*What the task asks:* Set every record down again, identical to the original.

Dataset entries:
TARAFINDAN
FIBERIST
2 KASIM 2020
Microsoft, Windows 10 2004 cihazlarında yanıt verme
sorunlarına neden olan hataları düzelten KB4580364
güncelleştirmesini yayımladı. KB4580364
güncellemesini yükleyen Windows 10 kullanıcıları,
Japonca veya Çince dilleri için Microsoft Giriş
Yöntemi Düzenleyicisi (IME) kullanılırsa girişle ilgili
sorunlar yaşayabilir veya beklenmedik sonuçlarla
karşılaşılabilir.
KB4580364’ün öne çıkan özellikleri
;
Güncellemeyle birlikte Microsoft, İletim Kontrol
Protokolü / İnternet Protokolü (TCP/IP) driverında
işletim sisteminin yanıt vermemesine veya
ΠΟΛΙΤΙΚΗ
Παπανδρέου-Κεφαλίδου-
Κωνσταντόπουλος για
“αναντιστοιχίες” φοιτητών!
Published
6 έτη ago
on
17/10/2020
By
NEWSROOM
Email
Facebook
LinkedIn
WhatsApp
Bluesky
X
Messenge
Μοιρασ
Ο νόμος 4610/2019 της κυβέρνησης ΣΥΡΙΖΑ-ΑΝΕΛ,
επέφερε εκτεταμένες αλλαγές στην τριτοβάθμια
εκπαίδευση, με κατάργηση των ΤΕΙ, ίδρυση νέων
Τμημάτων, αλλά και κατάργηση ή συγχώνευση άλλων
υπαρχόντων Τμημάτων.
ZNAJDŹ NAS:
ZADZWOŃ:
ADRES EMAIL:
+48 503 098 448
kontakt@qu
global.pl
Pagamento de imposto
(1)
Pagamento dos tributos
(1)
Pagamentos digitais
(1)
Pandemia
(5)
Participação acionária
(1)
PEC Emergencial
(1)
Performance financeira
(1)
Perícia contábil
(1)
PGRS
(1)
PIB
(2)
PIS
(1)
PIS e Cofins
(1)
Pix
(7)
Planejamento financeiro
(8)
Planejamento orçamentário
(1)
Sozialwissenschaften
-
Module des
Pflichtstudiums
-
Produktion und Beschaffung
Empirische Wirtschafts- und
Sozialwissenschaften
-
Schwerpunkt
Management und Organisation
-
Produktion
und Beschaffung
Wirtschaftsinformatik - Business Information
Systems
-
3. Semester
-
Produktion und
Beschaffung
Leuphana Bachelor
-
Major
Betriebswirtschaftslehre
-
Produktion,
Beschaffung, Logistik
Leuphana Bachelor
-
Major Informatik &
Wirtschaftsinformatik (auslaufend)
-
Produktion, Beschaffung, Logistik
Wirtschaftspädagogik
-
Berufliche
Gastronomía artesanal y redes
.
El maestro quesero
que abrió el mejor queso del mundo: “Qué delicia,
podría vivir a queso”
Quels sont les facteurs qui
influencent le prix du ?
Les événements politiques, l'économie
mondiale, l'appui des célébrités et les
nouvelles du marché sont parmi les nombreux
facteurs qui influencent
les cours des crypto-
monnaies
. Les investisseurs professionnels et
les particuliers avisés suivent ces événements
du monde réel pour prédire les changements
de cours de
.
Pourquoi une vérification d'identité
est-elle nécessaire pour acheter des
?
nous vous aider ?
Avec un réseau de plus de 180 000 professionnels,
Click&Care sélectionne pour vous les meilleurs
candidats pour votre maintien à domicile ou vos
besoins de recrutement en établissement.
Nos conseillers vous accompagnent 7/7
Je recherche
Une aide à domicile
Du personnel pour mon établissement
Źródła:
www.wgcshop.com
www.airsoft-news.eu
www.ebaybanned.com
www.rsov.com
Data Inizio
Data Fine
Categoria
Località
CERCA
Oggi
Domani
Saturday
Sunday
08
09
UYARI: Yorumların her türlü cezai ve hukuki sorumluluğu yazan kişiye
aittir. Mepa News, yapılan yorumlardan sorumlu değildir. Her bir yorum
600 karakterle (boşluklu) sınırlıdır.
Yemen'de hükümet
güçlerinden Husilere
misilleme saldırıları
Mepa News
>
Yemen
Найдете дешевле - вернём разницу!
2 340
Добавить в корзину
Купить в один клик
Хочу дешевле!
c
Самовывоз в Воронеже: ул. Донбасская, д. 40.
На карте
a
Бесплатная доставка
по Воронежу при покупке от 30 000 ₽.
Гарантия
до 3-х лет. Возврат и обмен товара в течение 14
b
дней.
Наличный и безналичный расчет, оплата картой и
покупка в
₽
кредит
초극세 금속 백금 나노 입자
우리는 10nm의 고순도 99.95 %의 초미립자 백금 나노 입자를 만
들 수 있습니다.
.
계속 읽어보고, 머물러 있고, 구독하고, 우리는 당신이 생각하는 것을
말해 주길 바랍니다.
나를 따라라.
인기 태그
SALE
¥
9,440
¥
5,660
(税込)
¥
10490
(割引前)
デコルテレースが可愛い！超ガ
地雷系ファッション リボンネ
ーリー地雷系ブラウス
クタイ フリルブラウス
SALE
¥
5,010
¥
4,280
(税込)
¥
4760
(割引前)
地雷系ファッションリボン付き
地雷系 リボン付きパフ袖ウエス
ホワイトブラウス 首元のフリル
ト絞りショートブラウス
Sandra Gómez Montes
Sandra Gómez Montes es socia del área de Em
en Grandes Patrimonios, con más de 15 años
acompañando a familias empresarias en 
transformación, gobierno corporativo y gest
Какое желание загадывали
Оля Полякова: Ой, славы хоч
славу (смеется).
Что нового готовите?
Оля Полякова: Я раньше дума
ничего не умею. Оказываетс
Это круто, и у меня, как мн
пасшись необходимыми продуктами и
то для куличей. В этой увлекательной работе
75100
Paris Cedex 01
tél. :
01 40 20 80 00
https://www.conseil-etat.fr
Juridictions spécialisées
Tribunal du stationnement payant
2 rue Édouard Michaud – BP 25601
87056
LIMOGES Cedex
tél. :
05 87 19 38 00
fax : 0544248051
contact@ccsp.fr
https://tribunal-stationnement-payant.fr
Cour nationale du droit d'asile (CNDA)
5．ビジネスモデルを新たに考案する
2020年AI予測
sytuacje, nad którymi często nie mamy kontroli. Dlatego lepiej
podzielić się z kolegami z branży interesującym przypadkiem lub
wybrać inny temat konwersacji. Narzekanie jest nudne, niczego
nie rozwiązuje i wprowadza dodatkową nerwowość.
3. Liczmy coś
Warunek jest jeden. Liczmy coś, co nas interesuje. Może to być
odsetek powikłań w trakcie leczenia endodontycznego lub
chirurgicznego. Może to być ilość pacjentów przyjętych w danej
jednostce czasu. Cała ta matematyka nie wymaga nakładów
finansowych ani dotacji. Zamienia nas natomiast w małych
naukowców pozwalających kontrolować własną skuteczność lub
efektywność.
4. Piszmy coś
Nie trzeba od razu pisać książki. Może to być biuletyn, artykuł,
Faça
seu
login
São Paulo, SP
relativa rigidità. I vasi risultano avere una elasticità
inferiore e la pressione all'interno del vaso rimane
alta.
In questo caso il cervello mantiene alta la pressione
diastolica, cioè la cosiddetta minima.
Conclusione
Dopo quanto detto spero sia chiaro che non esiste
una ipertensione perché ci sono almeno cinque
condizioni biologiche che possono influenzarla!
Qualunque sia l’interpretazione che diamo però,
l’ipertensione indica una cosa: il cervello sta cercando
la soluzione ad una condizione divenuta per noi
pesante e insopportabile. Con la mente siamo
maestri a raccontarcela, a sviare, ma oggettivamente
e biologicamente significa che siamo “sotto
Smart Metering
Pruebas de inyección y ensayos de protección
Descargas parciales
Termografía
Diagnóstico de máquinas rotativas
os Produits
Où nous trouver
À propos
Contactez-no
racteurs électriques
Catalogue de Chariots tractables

*Response to this exercise:*
TARAFINDAN
FIBERIST
2 KASIM 2020
Microsoft, Windows 10 2004 cihazlarında yanıt verme
sorunlarına neden olan hataları düzelten KB4580364
güncelleştirmesini yayımladı. KB4580364
güncellemesini yükleyen Windows 10 kullanıcıları,
Japonca veya Çince dilleri için Microsoft Giriş
Yöntemi Düzenleyicisi (IME) kullanılırsa girişle ilgili
sorunlar yaşayabilir veya beklenmedik sonuçlarla
karşılaşılabilir.
KB4580364’ün öne çıkan özellikleri
;
Güncellemeyle birlikte Microsoft, İletim Kontrol
Protokolü / İnternet Protokolü (TCP/IP) driverında
işletim sisteminin yanıt vermemesine veya
ΠΟΛΙΤΙΚΗ
Παπανδρέου-Κεφαλίδου-
Κωνσταντόπουλος για
“αναντιστοιχίες” φοιτητών!
Published
6 έτη ago
on
17/10/2020
By
NEWSROOM
Email
Facebook
LinkedIn
WhatsApp
Bluesky
X
Messenge
Μοιρασ
Ο νόμος 4610/2019 της κυβέρνησης ΣΥΡΙΖΑ-ΑΝΕΛ,
επέφερε εκτεταμένες αλλαγές στην τριτοβάθμια
εκπαίδευση, με κατάργηση των ΤΕΙ, ίδρυση νέων
Τμημάτων, αλλά και κατάργηση ή συγχώνευση άλλων
υπαρχόντων Τμημάτων.
ZNAJDŹ NAS:
ZADZWOŃ:
ADRES EMAIL:
+48 503 098 448
kontakt@qu
global.pl
Pagamento de imposto
(1)
Pagamento dos tributos
(1)
Pagamentos digitais
(1)
Pandemia
(5)
Participação acionária
(1)
PEC Emergencial
(1)
Performance financeira
(1)
Perícia contábil
(1)
PGRS
(1)
PIB
(2)
PIS
(1)
PIS e Cofins
(1)
Pix
(7)
Planejamento financeiro
(8)
Planejamento orçamentário
(1)
Sozialwissenschaften
-
Module des
Pflichtstudiums
-
Produktion und Beschaffung
Empirische Wirtschafts- und
Sozialwissenschaften
-
Schwerpunkt
Management und Organisation
-
Produktion
und Beschaffung
Wirtschaftsinformatik - Business Information
Systems
-
3. Semester
-
Produktion und
Beschaffung
Leuphana Bachelor
-
Major
Betriebswirtschaftslehre
-
Produktion,
Beschaffung, Logistik
Leuphana Bachelor
-
Major Informatik &
Wirtschaftsinformatik (auslaufend)
-
Produktion, Beschaffung, Logistik
Wirtschaftspädagogik
-
Berufliche
Gastronomía artesanal y redes
.
El maestro quesero
que abrió el mejor queso del mundo: “Qué delicia,
podría vivir a queso”
Quels sont les facteurs qui
influencent le prix du ?
Les événements politiques, l'économie
mondiale, l'appui des célébrités et les
nouvelles du marché sont parmi les nombreux
facteurs qui influencent
les cours des crypto-
monnaies
. Les investisseurs professionnels et
les particuliers avisés suivent ces événements
du monde réel pour prédire les changements
de cours de
.
Pourquoi une vérification d'identité
est-elle nécessaire pour acheter des
?
nous vous aider ?
Avec un réseau de plus de 180 000 professionnels,
Click&Care sélectionne pour vous les meilleurs
candidats pour votre maintien à domicile ou vos
besoins de recrutement en établissement.
Nos conseillers vous accompagnent 7/7
Je recherche
Une aide à domicile
Du personnel pour mon établissement
Źródła:
www.wgcshop.com
www.airsoft-news.eu
www.ebaybanned.com
www.rsov.com
Data Inizio
Data Fine
Categoria
Località
CERCA
Oggi
Domani
Saturday
Sunday
08
09
UYARI: Yorumların her türlü cezai ve hukuki sorumluluğu yazan kişiye
aittir. Mepa News, yapılan yorumlardan sorumlu değildir. Her bir yorum
600 karakterle (boşluklu) sınırlıdır.
Yemen'de hükümet
güçlerinden Husilere
misilleme saldırıları
Mepa News
>
Yemen
Найдете дешевле - вернём разницу!
2 340
Добавить в корзину
Купить в один клик
Хочу дешевле!
c
Самовывоз в Воронеже: ул. Донбасская, д. 40.
На карте
a
Бесплатная доставка
по Воронежу при покупке от 30 000 ₽.
Гарантия
до 3-х лет. Возврат и обмен товара в течение 14
b
дней.
Наличный и безналичный расчет, оплата картой и
покупка в
₽
кредит
초극세 금속 백금 나노 입자
우리는 10nm의 고순도 99.95 %의 초미립자 백금 나노 입자를 만
들 수 있습니다.
.
계속 읽어보고, 머물러 있고, 구독하고, 우리는 당신이 생각하는 것을
말해 주길 바랍니다.
나를 따라라.
인기 태그
SALE
¥
9,440
¥
5,660
(税込)
¥
10490
(割引前)
デコルテレースが可愛い！超ガ
地雷系ファッション リボンネ
ーリー地雷系ブラウス
クタイ フリルブラウス
SALE
¥
5,010
¥
4,280
(税込)
¥
4760
(割引前)
地雷系ファッションリボン付き
地雷系 リボン付きパフ袖ウエス
ホワイトブラウス 首元のフリル
ト絞りショートブラウス
Sandra Gómez Montes
Sandra Gómez Montes es socia del área de Em
en Grandes Patrimonios, con más de 15 años
acompañando a familias empresarias en 
transformación, gobierno corporativo y gest
Какое желание загадывали
Оля Полякова: Ой, славы хоч
славу (смеется).
Что нового готовите?
Оля Полякова: Я раньше дума
ничего не умею. Оказываетс
Это круто, и у меня, как мн
пасшись необходимыми продуктами и
то для куличей. В этой увлекательной работе
75100
Paris Cedex 01
tél. :
01 40 20 80 00
https://www.conseil-etat.fr
Juridictions spécialisées
Tribunal du stationnement payant
2 rue Édouard Michaud – BP 25601
87056
LIMOGES Cedex
tél. :
05 87 19 38 00
fax : 0544248051
contact@ccsp.fr
https://tribunal-stationnement-payant.fr
Cour nationale du droit d'asile (CNDA)
5．ビジネスモデルを新たに考案する
2020年AI予測
sytuacje, nad którymi często nie mamy kontroli. Dlatego lepiej
podzielić się z kolegami z branży interesującym przypadkiem lub
wybrać inny temat konwersacji. Narzekanie jest nudne, niczego
nie rozwiązuje i wprowadza dodatkową nerwowość.
3. Liczmy coś
Warunek jest jeden. Liczmy coś, co nas interesuje. Może to być
odsetek powikłań w trakcie leczenia endodontycznego lub
chirurgicznego. Może to być ilość pacjentów przyjętych w danej
jednostce czasu. Cała ta matematyka nie wymaga nakładów
finansowych ani dotacji. Zamienia nas natomiast w małych
naukowców pozwalających kontrolować własną skuteczność lub
efektywność.
4. Piszmy coś
Nie trzeba od razu pisać książki. Może to być biuletyn, artykuł,
Faça
seu
login
São Paulo, SP
relativa rigidità. I vasi risultano avere una elasticità
inferiore e la pressione all'interno del vaso rimane
alta.
In questo caso il cervello mantiene alta la pressione
diastolica, cioè la cosiddetta minima.
Conclusione
Dopo quanto detto spero sia chiaro che non esiste
una ipertensione perché ci sono almeno cinque
condizioni biologiche che possono influenzarla!
Qualunque sia l’interpretazione che diamo però,
l’ipertensione indica una cosa: il cervello sta cercando
la soluzione ad una condizione divenuta per noi
pesante e insopportabile. Con la mente siamo
maestri a raccontarcela, a sviare, ma oggettivamente
e biologicamente significa che siamo “sotto
Smart Metering
Pruebas de inyección y ensayos de protección
Descargas parciales
Termografía
Diagnóstico de máquinas rotativas
os Produits
Où nous trouver
À propos
Contactez-no
racteurs électriques
Catalogue de Chariots tractables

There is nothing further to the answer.